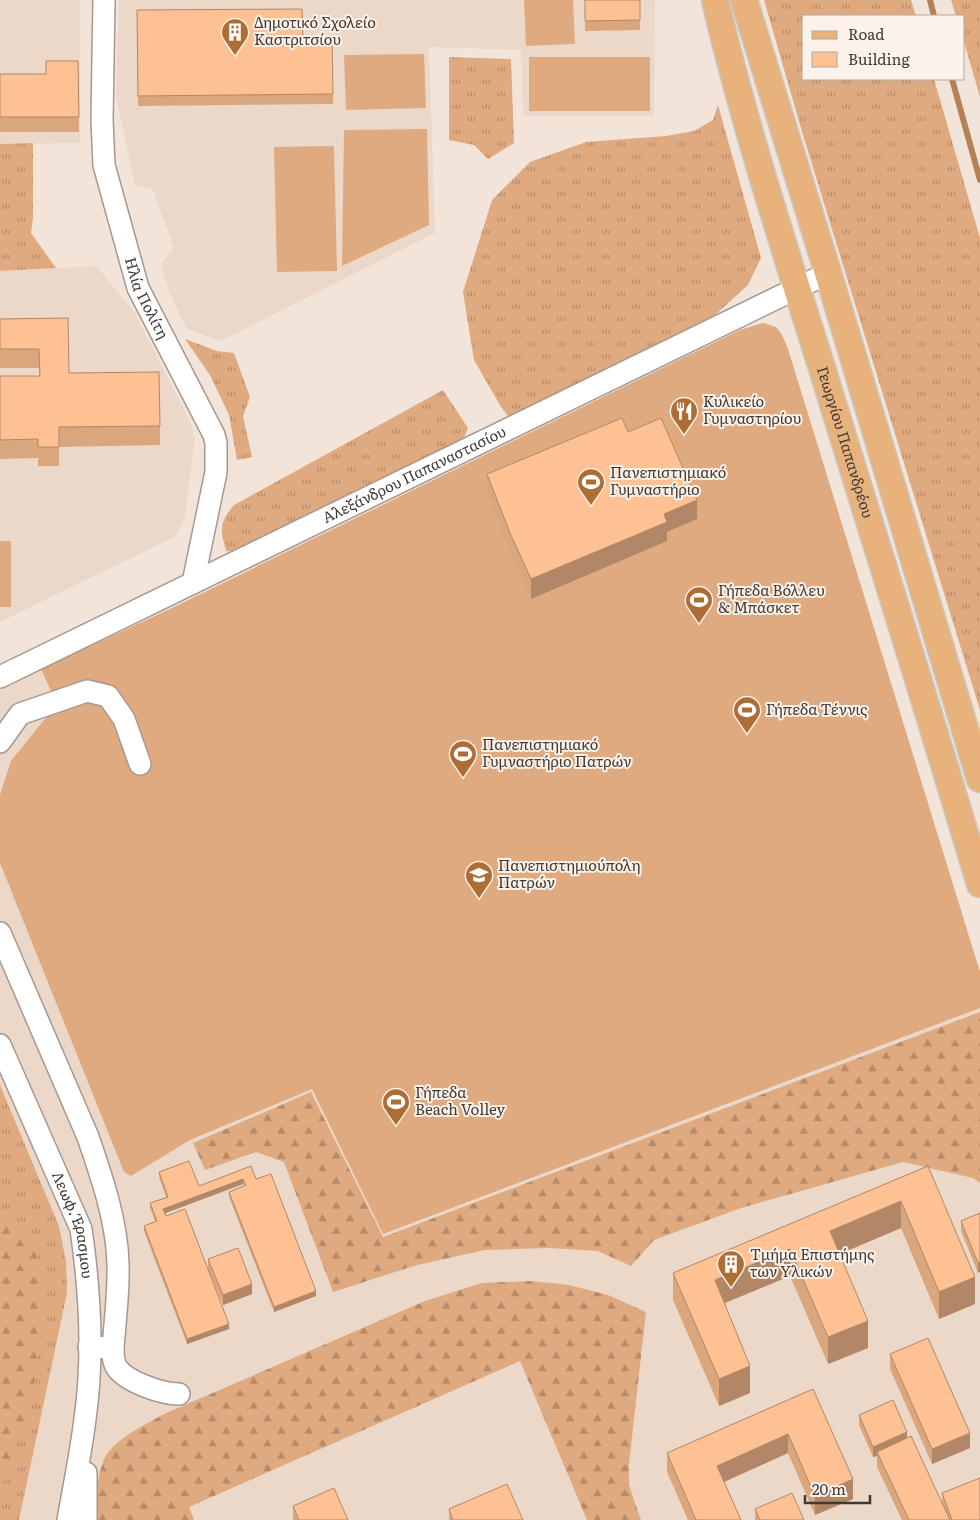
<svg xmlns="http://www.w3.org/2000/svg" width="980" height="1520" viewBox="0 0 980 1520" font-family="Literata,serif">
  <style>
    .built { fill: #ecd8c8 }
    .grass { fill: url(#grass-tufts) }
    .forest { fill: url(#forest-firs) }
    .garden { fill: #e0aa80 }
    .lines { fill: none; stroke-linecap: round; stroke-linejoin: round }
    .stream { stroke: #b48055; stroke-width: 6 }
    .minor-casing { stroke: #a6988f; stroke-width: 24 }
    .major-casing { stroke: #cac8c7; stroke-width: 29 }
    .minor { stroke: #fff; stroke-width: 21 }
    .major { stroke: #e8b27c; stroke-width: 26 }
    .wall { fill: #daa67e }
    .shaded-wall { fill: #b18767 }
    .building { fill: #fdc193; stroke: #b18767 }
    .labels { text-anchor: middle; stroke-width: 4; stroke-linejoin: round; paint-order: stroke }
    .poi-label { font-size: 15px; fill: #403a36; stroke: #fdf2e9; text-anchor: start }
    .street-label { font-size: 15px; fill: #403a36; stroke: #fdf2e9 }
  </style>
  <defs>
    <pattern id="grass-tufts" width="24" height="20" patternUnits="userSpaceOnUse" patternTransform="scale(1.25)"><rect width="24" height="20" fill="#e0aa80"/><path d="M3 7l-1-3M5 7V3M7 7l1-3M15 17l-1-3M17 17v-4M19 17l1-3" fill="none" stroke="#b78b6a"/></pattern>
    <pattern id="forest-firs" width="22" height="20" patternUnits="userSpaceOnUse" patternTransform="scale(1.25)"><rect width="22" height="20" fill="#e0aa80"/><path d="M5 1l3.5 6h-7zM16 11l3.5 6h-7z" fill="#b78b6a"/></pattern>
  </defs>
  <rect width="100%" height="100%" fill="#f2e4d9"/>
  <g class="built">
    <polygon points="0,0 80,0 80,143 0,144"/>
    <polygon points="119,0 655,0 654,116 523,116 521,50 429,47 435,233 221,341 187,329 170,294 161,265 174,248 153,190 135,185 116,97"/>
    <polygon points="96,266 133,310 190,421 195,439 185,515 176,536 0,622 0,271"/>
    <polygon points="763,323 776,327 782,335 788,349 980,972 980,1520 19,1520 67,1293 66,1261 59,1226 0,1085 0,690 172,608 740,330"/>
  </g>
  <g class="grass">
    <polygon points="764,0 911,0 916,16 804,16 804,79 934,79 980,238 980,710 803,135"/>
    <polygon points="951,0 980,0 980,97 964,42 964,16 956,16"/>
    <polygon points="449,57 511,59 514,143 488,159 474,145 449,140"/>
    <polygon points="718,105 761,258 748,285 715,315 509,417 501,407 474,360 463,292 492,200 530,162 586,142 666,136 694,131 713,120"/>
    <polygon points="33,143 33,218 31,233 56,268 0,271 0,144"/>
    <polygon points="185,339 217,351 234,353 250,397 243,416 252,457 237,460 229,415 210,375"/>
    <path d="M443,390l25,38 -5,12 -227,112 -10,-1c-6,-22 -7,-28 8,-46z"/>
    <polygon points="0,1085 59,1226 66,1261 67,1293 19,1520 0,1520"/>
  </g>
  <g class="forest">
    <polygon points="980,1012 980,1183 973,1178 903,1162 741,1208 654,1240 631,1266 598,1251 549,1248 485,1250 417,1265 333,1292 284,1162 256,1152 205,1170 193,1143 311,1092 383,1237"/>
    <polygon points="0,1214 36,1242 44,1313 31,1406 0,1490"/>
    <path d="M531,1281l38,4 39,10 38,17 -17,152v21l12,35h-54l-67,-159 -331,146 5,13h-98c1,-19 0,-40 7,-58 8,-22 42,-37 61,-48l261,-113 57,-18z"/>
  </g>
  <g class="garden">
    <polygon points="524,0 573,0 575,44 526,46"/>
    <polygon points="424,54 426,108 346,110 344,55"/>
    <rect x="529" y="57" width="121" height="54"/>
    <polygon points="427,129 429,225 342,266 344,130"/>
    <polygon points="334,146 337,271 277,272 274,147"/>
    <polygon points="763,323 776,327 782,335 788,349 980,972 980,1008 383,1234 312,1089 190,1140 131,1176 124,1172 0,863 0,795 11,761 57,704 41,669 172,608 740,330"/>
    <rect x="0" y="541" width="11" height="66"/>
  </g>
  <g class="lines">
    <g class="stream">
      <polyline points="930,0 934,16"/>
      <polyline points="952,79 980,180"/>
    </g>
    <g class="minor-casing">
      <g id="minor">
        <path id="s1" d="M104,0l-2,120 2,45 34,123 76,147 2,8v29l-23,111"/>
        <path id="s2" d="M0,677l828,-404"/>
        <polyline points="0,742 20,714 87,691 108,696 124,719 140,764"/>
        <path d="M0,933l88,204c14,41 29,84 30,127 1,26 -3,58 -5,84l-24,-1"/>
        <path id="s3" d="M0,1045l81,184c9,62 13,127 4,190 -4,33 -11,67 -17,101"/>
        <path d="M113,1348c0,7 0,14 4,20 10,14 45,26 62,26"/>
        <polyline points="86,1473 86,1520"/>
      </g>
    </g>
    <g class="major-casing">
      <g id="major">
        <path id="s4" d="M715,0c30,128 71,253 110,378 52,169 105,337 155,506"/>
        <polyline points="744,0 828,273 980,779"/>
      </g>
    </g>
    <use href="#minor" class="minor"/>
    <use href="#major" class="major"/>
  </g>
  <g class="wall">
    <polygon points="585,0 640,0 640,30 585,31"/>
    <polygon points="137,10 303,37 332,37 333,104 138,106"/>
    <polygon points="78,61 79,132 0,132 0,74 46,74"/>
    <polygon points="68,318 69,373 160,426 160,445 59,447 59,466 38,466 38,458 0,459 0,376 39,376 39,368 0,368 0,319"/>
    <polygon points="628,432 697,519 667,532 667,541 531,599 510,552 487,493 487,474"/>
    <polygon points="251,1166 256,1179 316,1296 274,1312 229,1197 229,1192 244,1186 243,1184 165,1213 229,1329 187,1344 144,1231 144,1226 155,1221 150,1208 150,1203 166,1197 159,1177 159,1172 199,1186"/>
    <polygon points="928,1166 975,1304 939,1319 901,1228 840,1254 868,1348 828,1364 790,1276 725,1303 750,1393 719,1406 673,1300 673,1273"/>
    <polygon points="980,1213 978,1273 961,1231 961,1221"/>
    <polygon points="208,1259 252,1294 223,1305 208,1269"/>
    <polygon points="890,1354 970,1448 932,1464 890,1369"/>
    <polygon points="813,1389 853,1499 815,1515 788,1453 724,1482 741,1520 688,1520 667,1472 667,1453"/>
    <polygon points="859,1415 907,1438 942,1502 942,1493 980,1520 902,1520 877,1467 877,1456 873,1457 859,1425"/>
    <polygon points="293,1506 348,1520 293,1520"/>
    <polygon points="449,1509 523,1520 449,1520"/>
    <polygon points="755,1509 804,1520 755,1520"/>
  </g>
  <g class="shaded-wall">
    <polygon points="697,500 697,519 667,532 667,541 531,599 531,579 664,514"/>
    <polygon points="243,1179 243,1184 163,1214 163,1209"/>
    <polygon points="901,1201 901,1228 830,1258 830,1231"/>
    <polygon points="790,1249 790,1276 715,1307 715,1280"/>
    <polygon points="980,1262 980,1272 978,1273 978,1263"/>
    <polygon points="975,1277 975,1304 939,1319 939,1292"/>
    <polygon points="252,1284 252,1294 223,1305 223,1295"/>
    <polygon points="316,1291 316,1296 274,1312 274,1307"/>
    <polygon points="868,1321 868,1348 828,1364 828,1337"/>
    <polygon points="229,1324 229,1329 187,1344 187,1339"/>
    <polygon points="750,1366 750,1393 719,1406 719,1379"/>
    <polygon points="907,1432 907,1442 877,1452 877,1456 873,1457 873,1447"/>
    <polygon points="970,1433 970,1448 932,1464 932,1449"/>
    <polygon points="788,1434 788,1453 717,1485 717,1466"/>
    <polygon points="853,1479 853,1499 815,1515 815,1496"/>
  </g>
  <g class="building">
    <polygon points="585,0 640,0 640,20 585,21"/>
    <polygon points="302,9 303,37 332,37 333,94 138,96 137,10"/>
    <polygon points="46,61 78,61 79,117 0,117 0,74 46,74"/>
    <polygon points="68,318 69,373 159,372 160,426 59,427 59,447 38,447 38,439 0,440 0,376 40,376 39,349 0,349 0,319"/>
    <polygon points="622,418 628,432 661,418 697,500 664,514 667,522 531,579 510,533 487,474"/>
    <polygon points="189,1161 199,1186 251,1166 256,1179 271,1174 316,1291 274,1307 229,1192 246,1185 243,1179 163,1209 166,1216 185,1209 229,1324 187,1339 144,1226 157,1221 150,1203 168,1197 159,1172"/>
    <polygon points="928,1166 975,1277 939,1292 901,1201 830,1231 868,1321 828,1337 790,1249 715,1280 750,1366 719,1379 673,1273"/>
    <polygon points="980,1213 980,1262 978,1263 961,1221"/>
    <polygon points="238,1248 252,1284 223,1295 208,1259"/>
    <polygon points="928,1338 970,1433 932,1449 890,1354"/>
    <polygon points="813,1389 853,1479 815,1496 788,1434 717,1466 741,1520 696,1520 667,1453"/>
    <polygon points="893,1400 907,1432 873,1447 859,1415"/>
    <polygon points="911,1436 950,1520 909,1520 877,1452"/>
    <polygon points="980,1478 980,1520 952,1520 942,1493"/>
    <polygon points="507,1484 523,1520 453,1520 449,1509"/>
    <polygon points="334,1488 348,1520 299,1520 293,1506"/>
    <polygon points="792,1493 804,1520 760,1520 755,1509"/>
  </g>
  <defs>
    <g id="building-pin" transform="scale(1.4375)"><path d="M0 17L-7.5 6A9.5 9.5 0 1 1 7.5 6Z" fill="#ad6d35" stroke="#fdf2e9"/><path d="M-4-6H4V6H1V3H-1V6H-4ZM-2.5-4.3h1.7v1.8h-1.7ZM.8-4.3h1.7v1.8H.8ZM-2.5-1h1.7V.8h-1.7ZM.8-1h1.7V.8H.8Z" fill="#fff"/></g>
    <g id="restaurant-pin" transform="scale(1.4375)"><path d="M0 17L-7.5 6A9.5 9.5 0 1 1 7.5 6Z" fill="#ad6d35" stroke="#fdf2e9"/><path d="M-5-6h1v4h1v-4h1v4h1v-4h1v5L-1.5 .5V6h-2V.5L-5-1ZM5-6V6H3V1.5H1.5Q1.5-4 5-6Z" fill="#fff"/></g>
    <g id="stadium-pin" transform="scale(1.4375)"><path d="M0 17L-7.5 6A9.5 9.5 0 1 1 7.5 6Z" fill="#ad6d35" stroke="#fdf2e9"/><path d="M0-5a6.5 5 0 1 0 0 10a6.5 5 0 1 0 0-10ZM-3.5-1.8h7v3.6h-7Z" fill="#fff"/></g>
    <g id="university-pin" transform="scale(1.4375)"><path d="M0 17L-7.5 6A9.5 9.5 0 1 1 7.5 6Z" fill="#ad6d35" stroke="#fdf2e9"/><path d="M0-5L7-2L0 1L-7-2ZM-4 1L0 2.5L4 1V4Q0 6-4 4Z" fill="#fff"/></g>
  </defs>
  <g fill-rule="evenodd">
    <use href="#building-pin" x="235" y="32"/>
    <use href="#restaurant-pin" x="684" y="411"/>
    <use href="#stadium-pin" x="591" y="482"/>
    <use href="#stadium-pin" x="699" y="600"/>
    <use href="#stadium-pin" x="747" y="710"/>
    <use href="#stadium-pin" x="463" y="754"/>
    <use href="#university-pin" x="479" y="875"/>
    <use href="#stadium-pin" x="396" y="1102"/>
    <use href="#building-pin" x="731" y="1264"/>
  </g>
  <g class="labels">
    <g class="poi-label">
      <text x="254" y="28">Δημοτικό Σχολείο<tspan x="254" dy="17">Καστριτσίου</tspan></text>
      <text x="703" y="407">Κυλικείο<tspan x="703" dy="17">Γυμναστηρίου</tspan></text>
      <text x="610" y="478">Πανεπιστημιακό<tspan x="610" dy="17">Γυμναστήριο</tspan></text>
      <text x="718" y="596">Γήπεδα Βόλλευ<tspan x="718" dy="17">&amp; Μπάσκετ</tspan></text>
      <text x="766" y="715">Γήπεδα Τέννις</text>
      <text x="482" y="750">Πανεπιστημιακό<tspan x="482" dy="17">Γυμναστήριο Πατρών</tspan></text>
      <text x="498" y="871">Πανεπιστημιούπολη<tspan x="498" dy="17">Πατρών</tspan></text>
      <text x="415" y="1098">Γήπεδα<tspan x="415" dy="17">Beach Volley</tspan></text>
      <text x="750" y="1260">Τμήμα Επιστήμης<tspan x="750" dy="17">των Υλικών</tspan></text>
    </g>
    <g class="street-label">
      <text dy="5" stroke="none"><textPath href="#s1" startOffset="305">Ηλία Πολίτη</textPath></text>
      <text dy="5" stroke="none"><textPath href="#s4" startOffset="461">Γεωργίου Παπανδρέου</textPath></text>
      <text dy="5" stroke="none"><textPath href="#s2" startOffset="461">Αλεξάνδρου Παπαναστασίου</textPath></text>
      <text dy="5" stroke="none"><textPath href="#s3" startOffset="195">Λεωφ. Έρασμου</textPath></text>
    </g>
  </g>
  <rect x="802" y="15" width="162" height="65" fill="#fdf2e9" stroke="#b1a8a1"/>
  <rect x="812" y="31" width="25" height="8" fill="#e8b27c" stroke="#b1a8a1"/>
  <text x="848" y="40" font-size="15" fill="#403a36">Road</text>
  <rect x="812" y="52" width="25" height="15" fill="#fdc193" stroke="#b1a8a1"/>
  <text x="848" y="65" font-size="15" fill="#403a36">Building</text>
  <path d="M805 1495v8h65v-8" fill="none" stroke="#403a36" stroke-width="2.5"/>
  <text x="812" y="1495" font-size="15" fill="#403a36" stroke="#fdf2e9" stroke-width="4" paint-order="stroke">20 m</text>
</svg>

************

◆ Problem description ◆
Word for word, restate the lines above from the line containing "29,84 30,127 1,26" through the line containing "256,1179 316,1296 274,1312", with both included and nothing else.

◆ Response to the task ◆
        <path d="M0,933l88,204c14,41 29,84 30,127 1,26 -3,58 -5,84l-24,-1"/>
        <path id="s3" d="M0,1045l81,184c9,62 13,127 4,190 -4,33 -11,67 -17,101"/>
        <path d="M113,1348c0,7 0,14 4,20 10,14 45,26 62,26"/>
        <polyline points="86,1473 86,1520"/>
      </g>
    </g>
    <g class="major-casing">
      <g id="major">
        <path id="s4" d="M715,0c30,128 71,253 110,378 52,169 105,337 155,506"/>
        <polyline points="744,0 828,273 980,779"/>
      </g>
    </g>
    <use href="#minor" class="minor"/>
    <use href="#major" class="major"/>
  </g>
  <g class="wall">
    <polygon points="585,0 640,0 640,30 585,31"/>
    <polygon points="137,10 303,37 332,37 333,104 138,106"/>
    <polygon points="78,61 79,132 0,132 0,74 46,74"/>
    <polygon points="68,318 69,373 160,426 160,445 59,447 59,466 38,466 38,458 0,459 0,376 39,376 39,368 0,368 0,319"/>
    <polygon points="628,432 697,519 667,532 667,541 531,599 510,552 487,493 487,474"/>
    <polygon points="251,1166 256,1179 316,1296 274,1312 229,1197 229,1192 244,1186 243,1184 165,1213 229,1329 187,1344 144,1231 144,1226 155,1221 150,1208 150,1203 166,1197 159,1177 159,1172 199,1186"/>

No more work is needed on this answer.